[Records from a data collection]
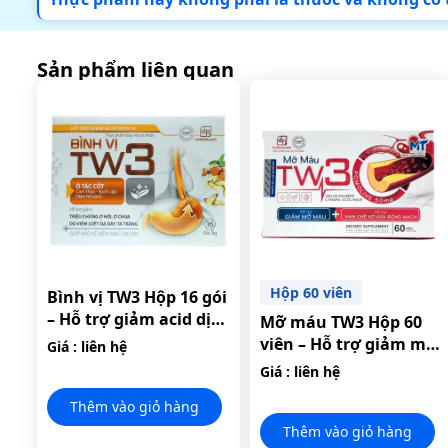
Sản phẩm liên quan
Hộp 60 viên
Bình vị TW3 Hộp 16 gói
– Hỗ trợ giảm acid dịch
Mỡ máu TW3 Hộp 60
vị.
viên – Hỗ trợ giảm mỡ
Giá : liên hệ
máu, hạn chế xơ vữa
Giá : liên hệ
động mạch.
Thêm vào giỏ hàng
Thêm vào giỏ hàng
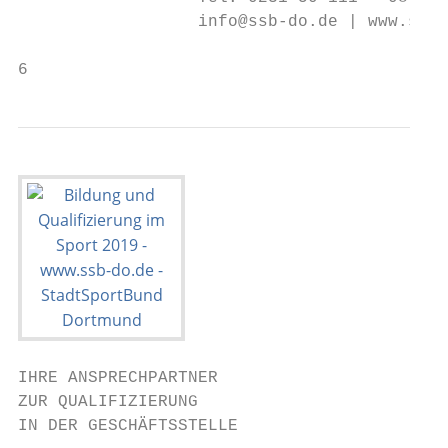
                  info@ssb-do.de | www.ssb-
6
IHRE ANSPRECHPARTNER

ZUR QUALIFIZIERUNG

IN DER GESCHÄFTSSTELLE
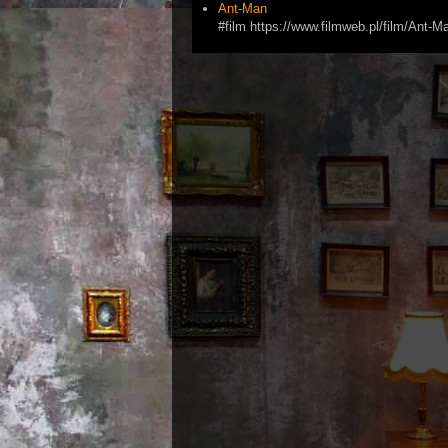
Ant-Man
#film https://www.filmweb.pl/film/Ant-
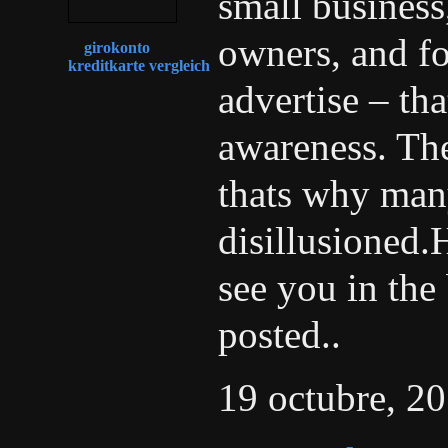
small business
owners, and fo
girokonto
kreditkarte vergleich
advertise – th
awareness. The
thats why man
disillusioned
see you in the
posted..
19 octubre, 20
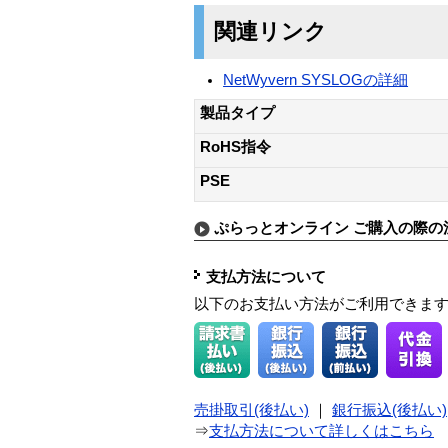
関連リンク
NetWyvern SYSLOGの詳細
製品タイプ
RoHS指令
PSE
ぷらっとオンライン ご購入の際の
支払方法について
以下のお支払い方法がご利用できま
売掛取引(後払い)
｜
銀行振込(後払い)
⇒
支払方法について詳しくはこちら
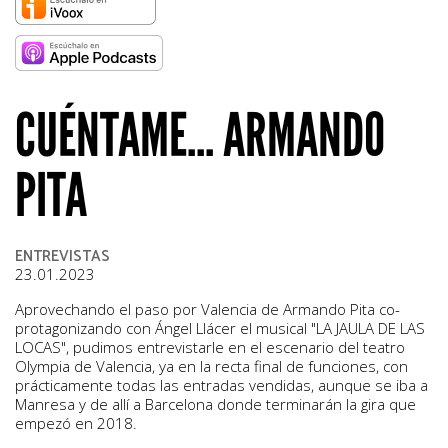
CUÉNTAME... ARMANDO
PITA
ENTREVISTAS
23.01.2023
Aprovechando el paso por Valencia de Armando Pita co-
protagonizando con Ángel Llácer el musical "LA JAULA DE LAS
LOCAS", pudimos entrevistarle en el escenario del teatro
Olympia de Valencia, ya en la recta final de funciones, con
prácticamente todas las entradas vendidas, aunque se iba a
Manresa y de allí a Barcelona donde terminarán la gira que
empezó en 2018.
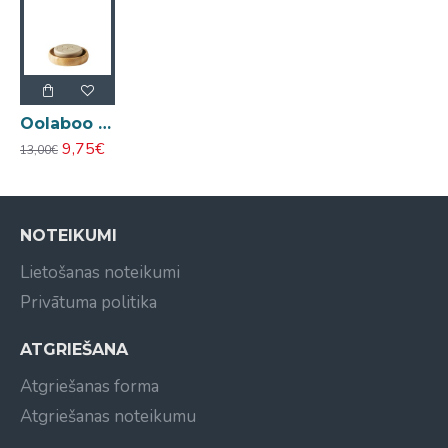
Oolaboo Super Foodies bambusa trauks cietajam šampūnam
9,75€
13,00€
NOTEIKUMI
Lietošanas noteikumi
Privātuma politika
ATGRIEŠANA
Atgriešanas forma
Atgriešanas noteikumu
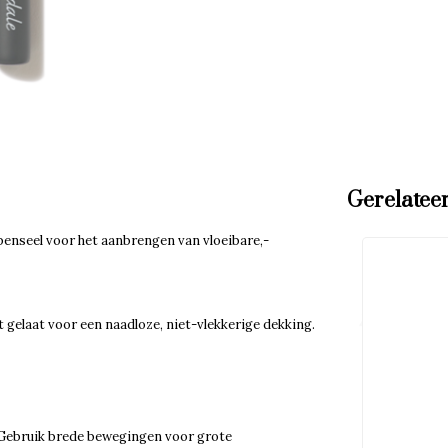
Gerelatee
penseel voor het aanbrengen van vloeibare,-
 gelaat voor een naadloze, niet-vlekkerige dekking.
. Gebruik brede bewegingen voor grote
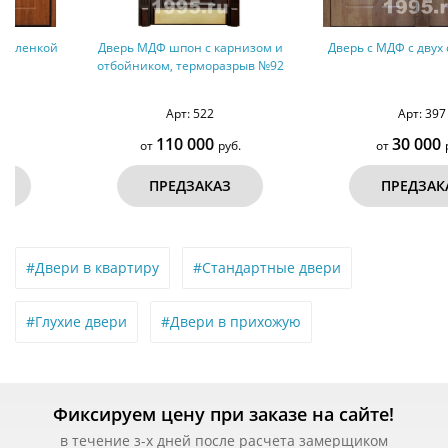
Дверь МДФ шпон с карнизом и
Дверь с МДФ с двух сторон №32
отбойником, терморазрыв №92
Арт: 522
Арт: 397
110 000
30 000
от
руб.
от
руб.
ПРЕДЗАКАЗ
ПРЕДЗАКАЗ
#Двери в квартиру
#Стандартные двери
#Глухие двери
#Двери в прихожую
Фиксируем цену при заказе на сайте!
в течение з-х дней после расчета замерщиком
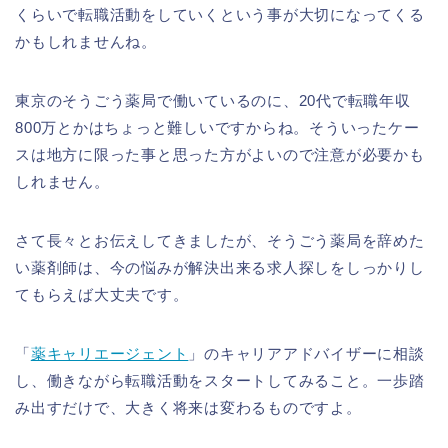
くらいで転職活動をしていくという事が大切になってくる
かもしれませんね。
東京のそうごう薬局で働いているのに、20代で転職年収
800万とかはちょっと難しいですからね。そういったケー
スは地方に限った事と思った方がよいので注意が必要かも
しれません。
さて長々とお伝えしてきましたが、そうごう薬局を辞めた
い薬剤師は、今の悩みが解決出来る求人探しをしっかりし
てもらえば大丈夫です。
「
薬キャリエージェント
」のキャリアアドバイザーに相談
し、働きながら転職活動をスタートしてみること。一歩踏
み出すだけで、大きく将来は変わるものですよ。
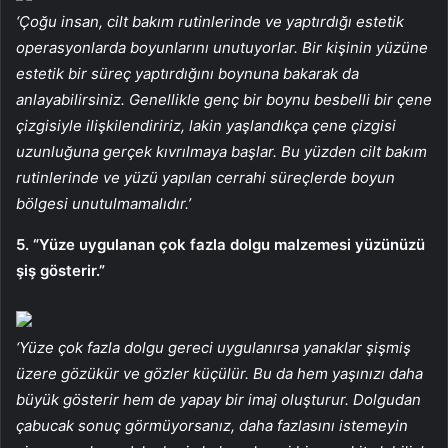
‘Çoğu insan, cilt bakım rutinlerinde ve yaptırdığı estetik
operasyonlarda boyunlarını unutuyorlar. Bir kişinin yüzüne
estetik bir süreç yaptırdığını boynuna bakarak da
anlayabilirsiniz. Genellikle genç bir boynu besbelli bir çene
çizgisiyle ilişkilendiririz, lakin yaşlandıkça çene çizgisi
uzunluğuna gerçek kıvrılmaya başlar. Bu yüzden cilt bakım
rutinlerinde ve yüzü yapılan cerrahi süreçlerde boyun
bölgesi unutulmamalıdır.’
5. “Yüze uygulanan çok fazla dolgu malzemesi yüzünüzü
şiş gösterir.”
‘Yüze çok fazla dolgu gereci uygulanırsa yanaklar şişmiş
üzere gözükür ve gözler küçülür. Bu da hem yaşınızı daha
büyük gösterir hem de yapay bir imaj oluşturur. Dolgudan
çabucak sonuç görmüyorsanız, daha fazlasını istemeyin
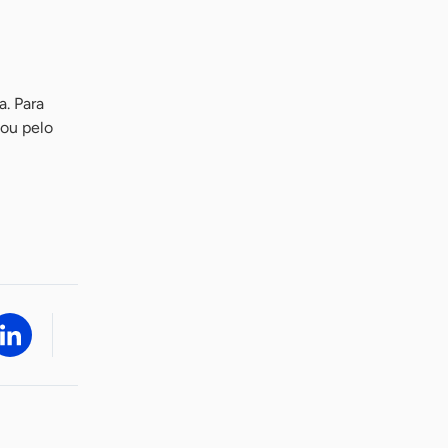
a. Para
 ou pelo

---

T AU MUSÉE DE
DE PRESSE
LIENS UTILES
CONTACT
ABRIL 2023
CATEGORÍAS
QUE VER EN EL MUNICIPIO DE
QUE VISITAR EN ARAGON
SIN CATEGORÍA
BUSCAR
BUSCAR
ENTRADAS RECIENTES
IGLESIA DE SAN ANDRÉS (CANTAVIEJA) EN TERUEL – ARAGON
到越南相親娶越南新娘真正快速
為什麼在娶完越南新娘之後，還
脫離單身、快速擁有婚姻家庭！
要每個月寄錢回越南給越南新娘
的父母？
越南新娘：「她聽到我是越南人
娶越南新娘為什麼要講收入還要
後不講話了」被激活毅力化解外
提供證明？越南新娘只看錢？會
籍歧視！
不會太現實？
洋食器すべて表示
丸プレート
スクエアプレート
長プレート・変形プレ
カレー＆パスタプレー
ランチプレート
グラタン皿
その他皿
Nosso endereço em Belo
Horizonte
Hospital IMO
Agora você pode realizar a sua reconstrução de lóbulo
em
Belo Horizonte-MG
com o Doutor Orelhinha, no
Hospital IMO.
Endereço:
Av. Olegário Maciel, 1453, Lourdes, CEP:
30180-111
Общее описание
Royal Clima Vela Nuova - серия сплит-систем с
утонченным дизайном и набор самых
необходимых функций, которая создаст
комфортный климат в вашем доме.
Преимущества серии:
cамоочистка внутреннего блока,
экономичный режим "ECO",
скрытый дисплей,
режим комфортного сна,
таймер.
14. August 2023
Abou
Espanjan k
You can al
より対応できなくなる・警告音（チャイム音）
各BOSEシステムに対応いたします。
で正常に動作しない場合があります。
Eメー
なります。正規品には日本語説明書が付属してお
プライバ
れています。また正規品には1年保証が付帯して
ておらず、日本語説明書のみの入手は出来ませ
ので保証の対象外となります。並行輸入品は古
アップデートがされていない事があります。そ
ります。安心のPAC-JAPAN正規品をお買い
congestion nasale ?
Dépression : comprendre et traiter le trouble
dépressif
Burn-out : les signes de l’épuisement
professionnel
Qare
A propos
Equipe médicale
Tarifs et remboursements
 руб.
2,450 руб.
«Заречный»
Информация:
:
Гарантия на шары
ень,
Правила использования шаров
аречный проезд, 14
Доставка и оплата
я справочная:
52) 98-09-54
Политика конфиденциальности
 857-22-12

▸ About this exercise
How many lines in the data above contain the string "daha"? Reply with only the number.

▸ Response area
2